From 8bcc0ccd571a001bcf1f428aceb2445ba0375fac Mon Sep 17 00:00:00 2001
From: linfeng-yuan <1102311262@qq.com>
Date: Wed, 17 Sep 2025 20:01:47 +0800
Subject: [PATCH] [bugfix] fix shared expert dp with hybrid kvcache (#2964)

### What this PR does / why we need it?
https://github.com/vllm-project/vllm-ascend/pull/2849 moves the
implementation of `shared_expert_dp` to torchair deepseek_modeling.
However, the calling of `set_forward_context` with `enforce_eager` and
`shared_expert_dp` falls back to the implementation of
model_runner_v1.py and set the global attn_metadata as a dictionary.

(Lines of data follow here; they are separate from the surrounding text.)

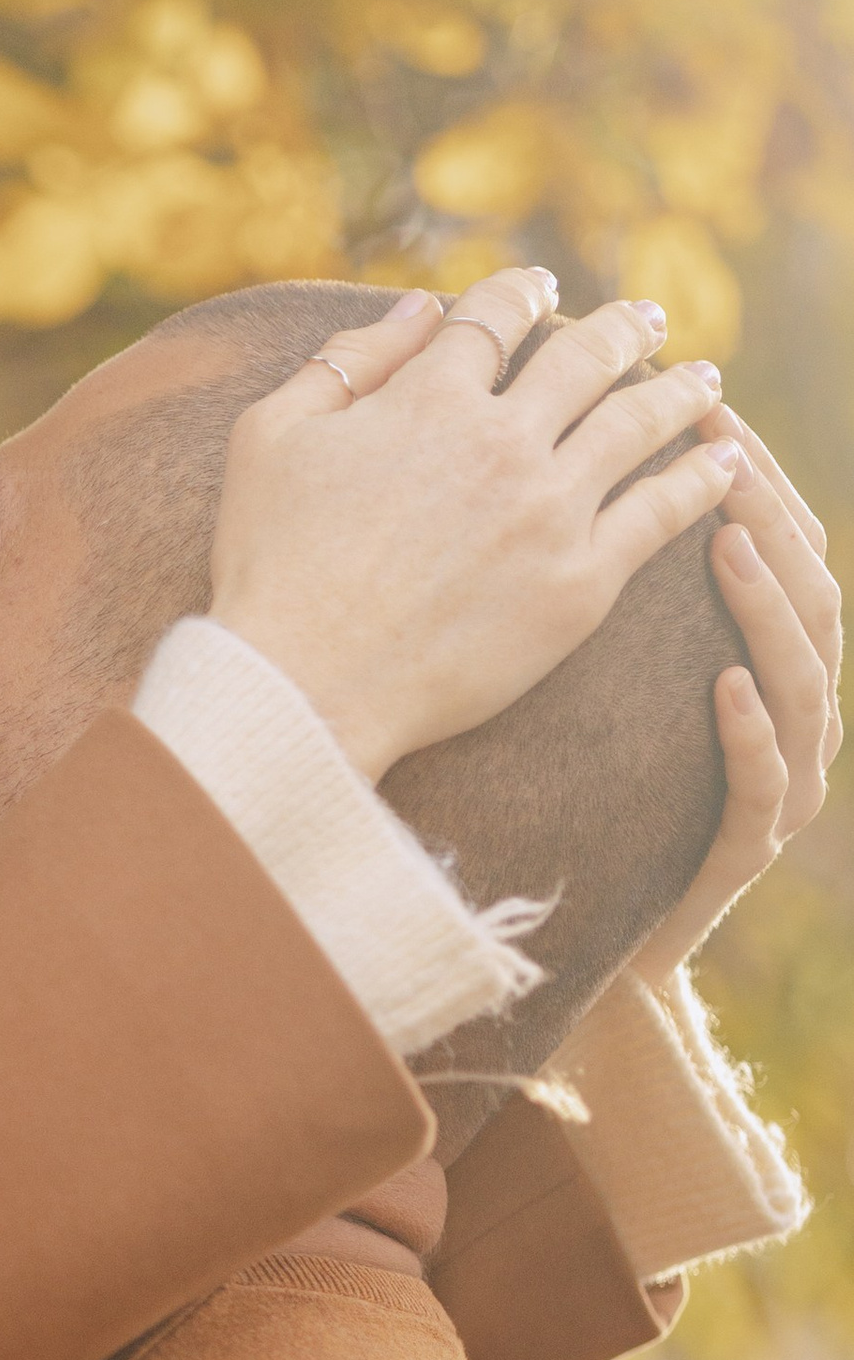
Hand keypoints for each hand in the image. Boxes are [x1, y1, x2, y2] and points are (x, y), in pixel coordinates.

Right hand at [209, 266, 742, 780]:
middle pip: (586, 358)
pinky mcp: (579, 583)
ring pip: (637, 424)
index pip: (494, 318)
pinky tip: (722, 462)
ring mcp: (549, 511)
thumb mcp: (270, 439)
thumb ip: (344, 363)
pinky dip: (700, 479)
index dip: (522, 294)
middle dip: (623, 330)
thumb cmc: (270, 569)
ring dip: (679, 391)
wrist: (306, 685)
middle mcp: (502, 441)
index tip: (542, 289)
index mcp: (428, 399)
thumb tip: (416, 310)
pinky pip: (660, 514)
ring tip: (705, 381)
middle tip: (649, 321)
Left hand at [627, 410, 841, 990]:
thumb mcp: (593, 688)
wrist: (591, 949)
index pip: (777, 550)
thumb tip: (551, 488)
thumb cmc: (582, 803)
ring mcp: (780, 783)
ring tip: (727, 544)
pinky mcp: (747, 850)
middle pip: (808, 594)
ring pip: (805, 678)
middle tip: (720, 452)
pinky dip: (751, 731)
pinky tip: (724, 687)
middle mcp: (785, 715)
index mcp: (759, 665)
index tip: (706, 410)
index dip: (753, 480)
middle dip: (770, 516)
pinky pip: (768, 783)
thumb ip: (602, 600)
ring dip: (767, 605)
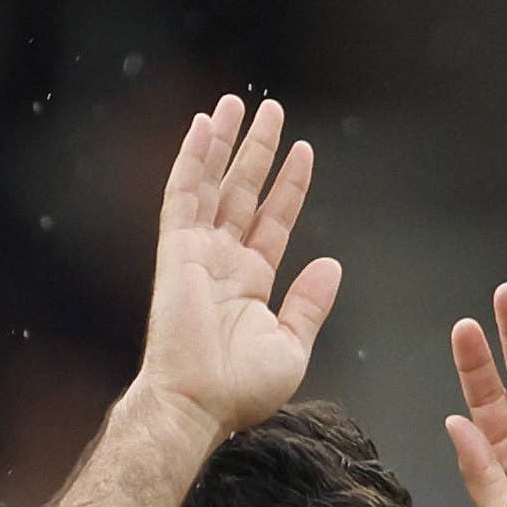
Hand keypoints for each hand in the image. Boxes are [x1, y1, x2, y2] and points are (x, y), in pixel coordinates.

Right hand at [134, 95, 341, 440]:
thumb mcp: (292, 345)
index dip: (288, 186)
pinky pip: (183, 194)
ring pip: (212, 183)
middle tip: (270, 111)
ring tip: (236, 103)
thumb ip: (309, 304)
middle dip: (256, 150)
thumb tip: (331, 265)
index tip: (303, 150)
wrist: (199, 404)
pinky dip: (192, 159)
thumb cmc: (240, 390)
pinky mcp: (174, 250)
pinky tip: (203, 126)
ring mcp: (197, 252)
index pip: (273, 220)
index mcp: (251, 282)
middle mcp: (222, 261)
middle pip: (242, 191)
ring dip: (224, 142)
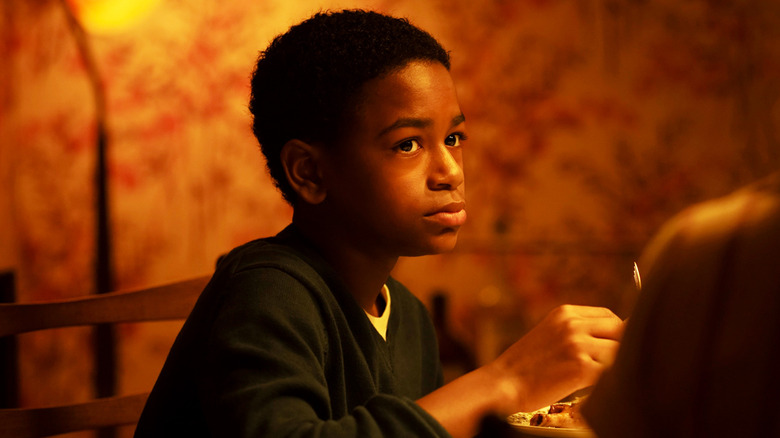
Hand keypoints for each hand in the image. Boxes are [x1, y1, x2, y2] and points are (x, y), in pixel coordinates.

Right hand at [489, 305, 623, 412]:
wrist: (505, 384)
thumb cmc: (526, 365)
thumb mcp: (550, 333)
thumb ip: (578, 330)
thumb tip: (619, 333)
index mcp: (565, 312)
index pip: (608, 316)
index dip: (613, 333)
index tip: (606, 348)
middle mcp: (573, 324)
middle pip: (620, 330)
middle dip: (618, 347)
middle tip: (603, 364)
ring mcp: (578, 344)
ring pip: (619, 352)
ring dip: (613, 366)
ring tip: (594, 377)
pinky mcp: (582, 368)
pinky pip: (611, 372)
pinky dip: (607, 381)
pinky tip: (590, 386)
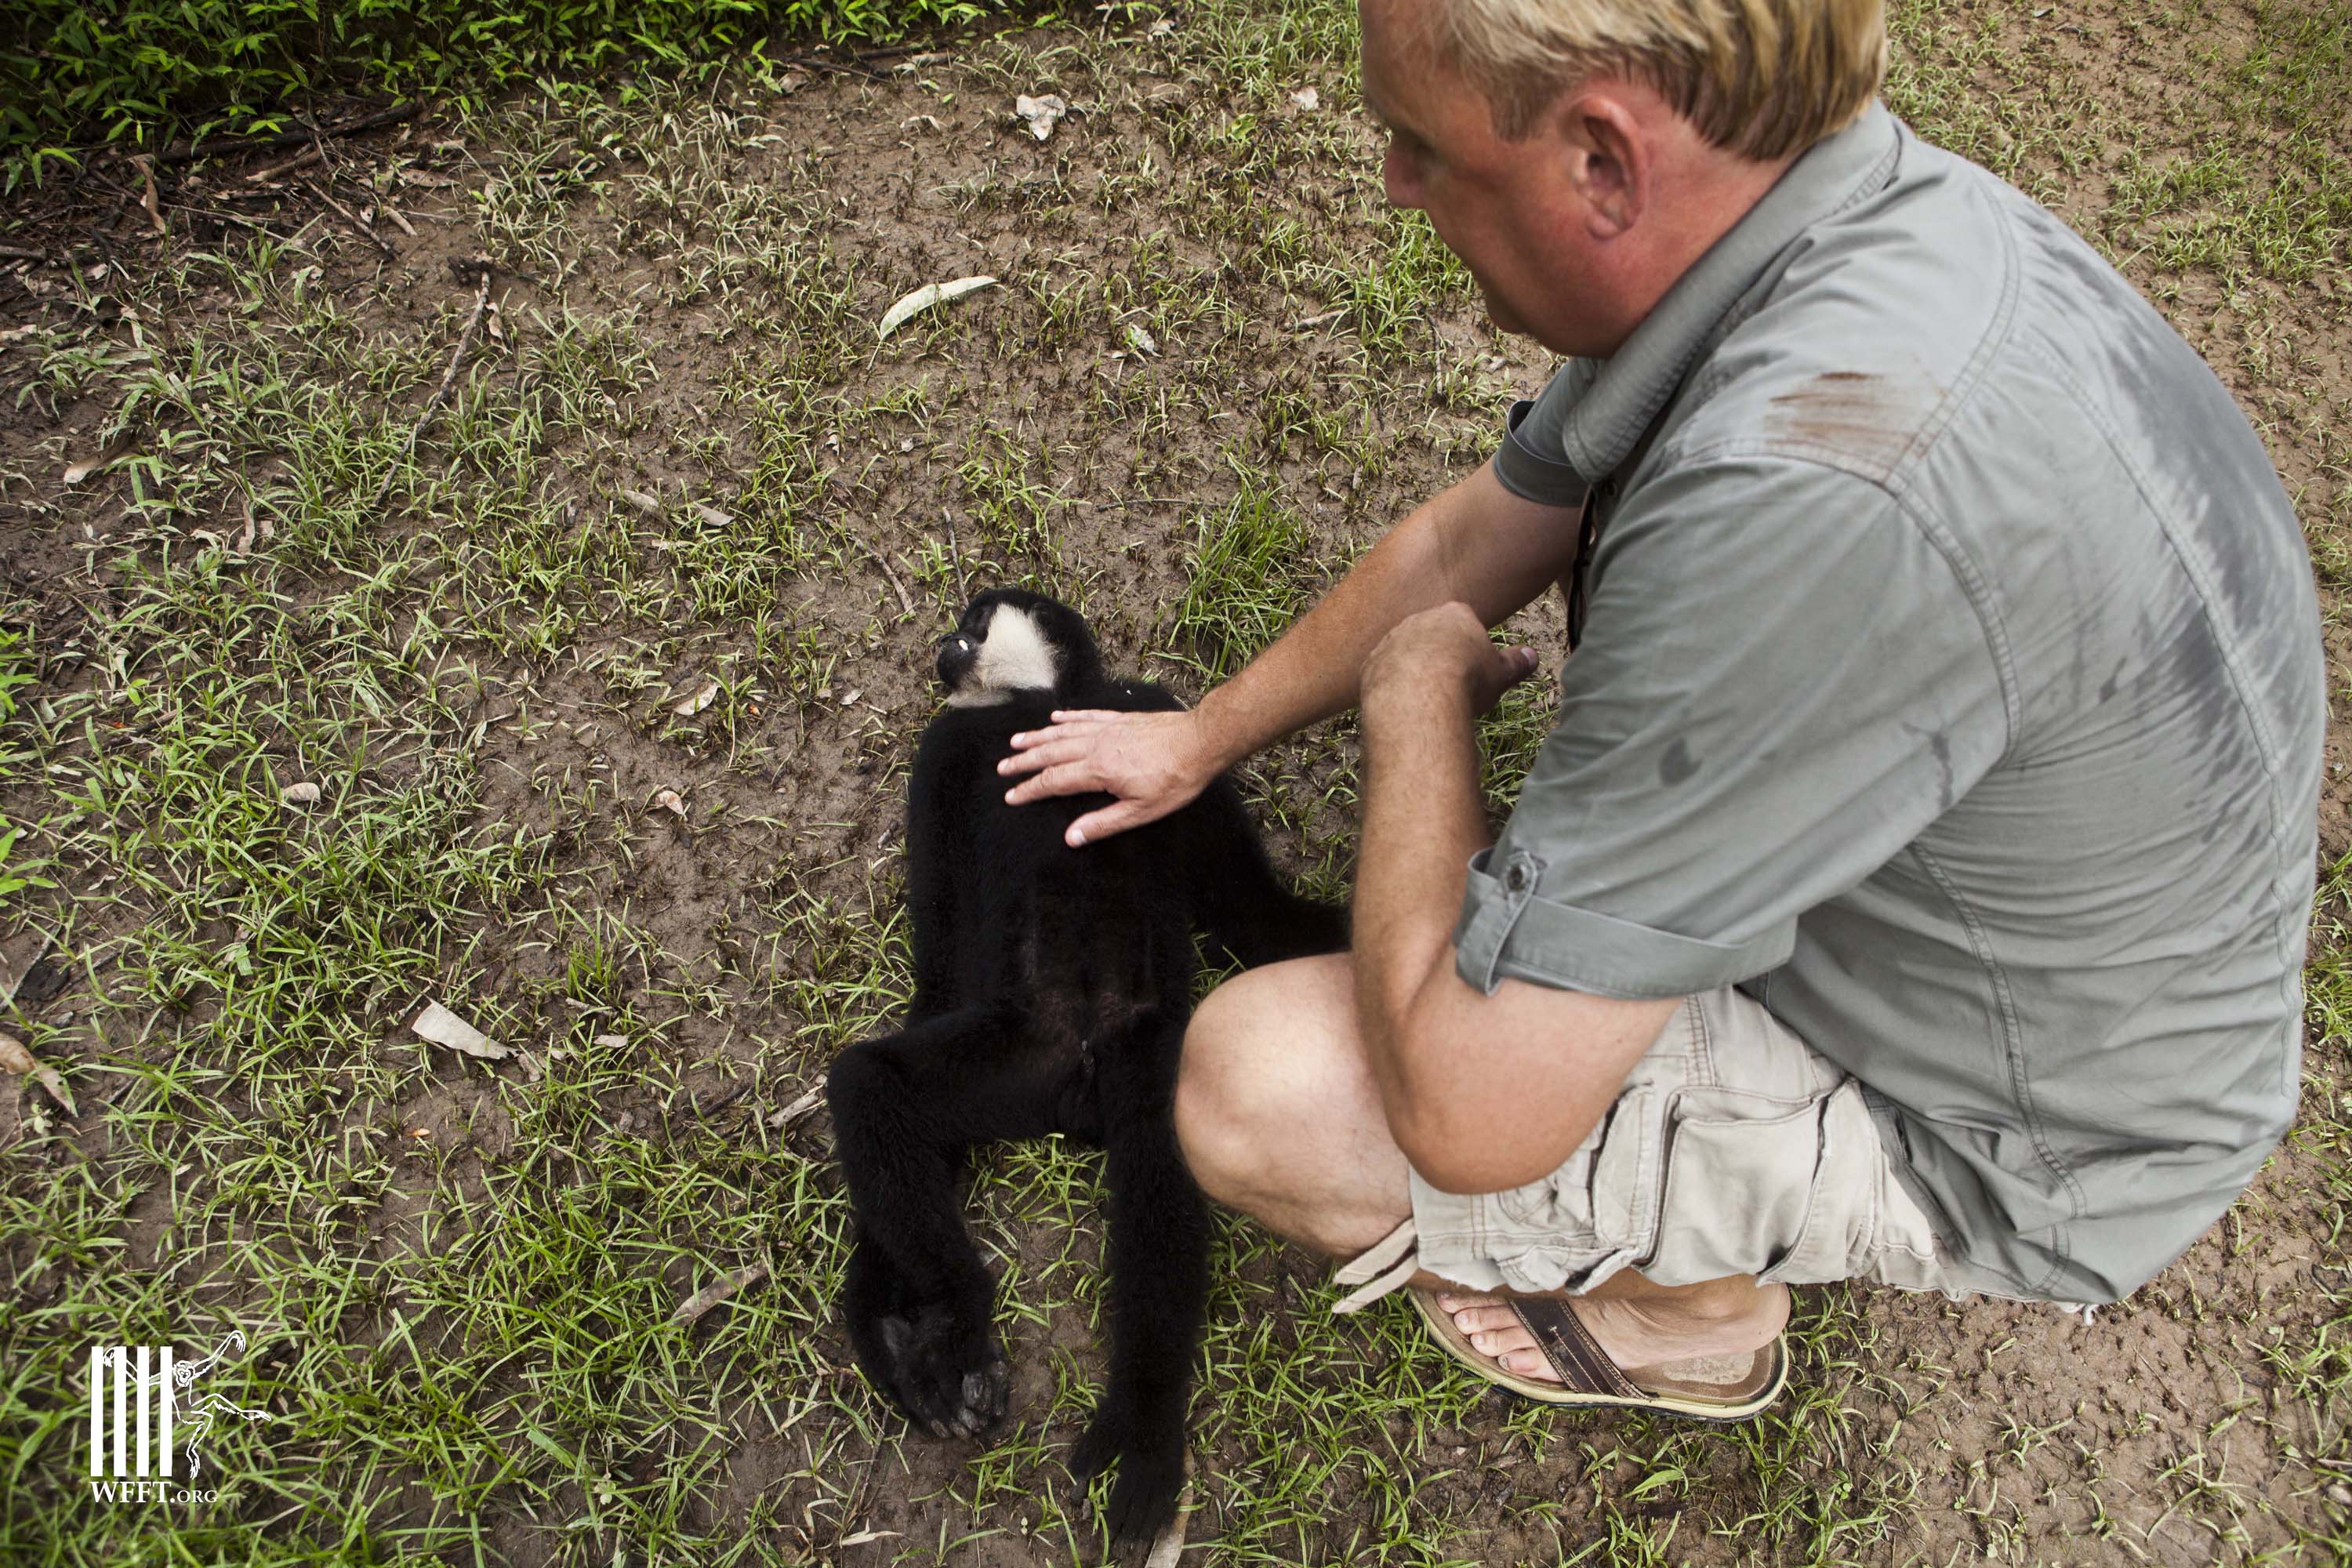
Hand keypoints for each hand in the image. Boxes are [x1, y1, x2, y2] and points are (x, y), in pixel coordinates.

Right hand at [997, 707, 1219, 846]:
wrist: (1200, 741)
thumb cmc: (1175, 779)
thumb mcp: (1141, 811)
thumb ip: (1103, 823)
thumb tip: (1071, 837)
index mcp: (1098, 770)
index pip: (1054, 781)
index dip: (1030, 789)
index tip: (1011, 796)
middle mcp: (1096, 745)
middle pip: (1051, 753)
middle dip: (1024, 762)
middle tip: (1002, 768)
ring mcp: (1107, 728)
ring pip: (1063, 732)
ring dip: (1037, 737)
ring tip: (1016, 741)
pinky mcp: (1119, 719)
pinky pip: (1085, 716)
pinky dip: (1067, 718)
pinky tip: (1056, 718)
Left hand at [1360, 601, 1538, 720]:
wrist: (1418, 696)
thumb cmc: (1467, 680)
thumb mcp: (1501, 674)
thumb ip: (1516, 663)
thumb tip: (1532, 656)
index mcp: (1454, 613)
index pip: (1465, 621)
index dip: (1471, 647)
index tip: (1475, 670)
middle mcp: (1419, 619)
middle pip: (1432, 635)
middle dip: (1440, 656)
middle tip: (1452, 687)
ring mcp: (1390, 640)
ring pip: (1405, 653)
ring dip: (1414, 672)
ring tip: (1428, 701)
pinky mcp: (1370, 664)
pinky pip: (1383, 674)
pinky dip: (1392, 688)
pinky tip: (1404, 708)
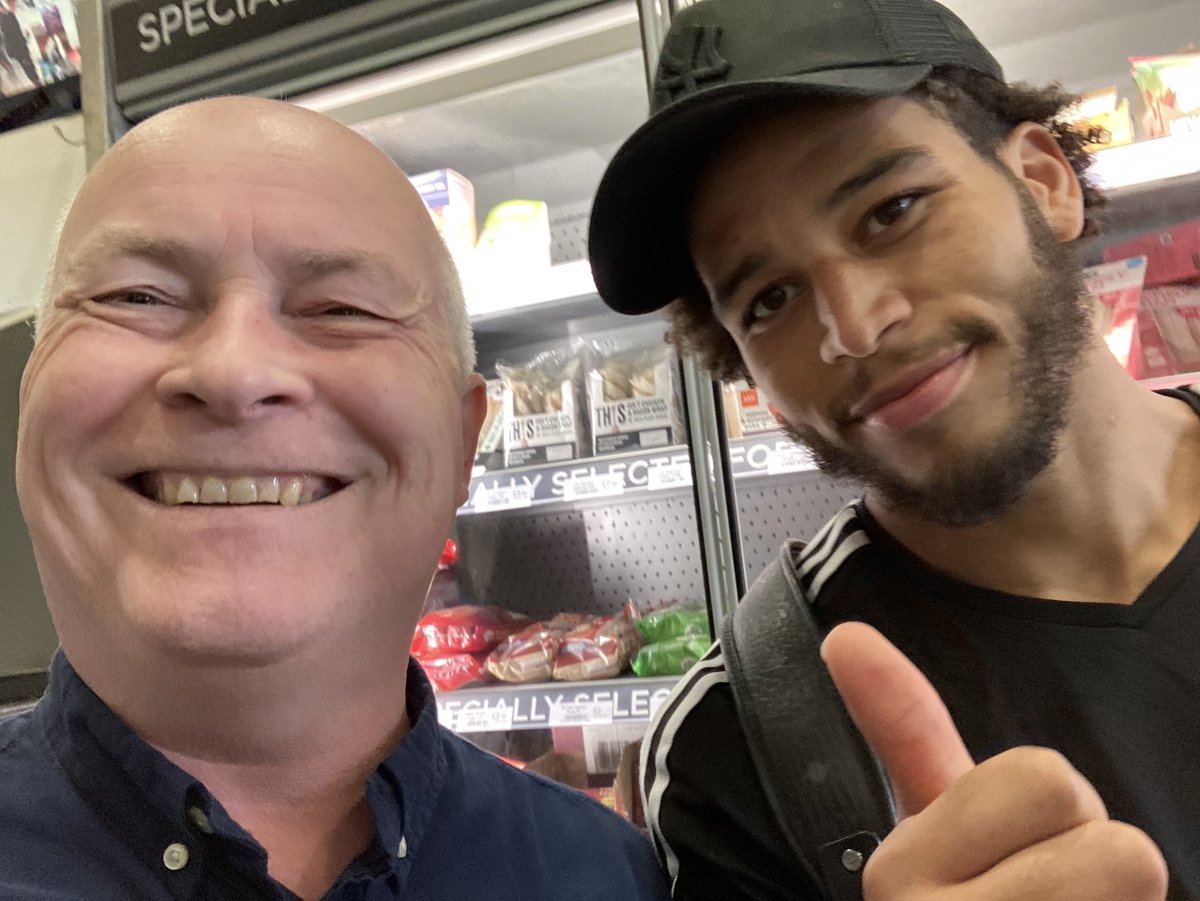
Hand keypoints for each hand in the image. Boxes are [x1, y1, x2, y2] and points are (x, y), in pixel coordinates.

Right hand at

It
leads to a RuntimerError when attn_metadata is got from the forward
context and used in torchair_deepseek_v2.py. This PR fixes this problem
by introducing the transformation of attn_metadata in this file.

Note that current E2E testing lacks the case of deepseek with
`shared_expert_dp`. We need to add an ST with `shared_expert_dp` in
testing workflow.

### Does this PR introduce _any_ user-facing change?
No.
### How was this patch tested?
e2e vllm serving with `enable_shared_expert_dp: true` passed.

- vLLM version: v0.10.2
- vLLM main:
https://github.com/vllm-project/vllm/commit/de3e53a75ba9f31f446926911b7c44561af3b2ee

Signed-off-by: linfeng-yuan <1102311262@qq.com>
---
 vllm_ascend/torchair/models/torchair_deepseek_v2.py | 2 ++
 1 file changed, 2 insertions(+)

diff --git a/vllm_ascend/torchair/models/torchair_deepseek_v2.py b/vllm_ascend/torchair/models/torchair_deepseek_v2.py
index 845793d..697776a 100644
--- a/vllm_ascend/torchair/models/torchair_deepseek_v2.py
+++ b/vllm_ascend/torchair/models/torchair_deepseek_v2.py
@@ -813,6 +813,8 @@ class TorchairDeepseekV2DecoderLayer(DeepseekV2DecoderLayer):
             residual = get_tp_group().all_gather(residual, 0)
 
             attn_metadata = get_forward_context().attn_metadata
+            if attn_metadata is not None and isinstance(attn_metadata, dict):
+                attn_metadata = attn_metadata['model.layers.0.self_attn.attn']
             if attn_metadata is not None:
                 num_tokens = attn_metadata.num_actual_tokens
             else: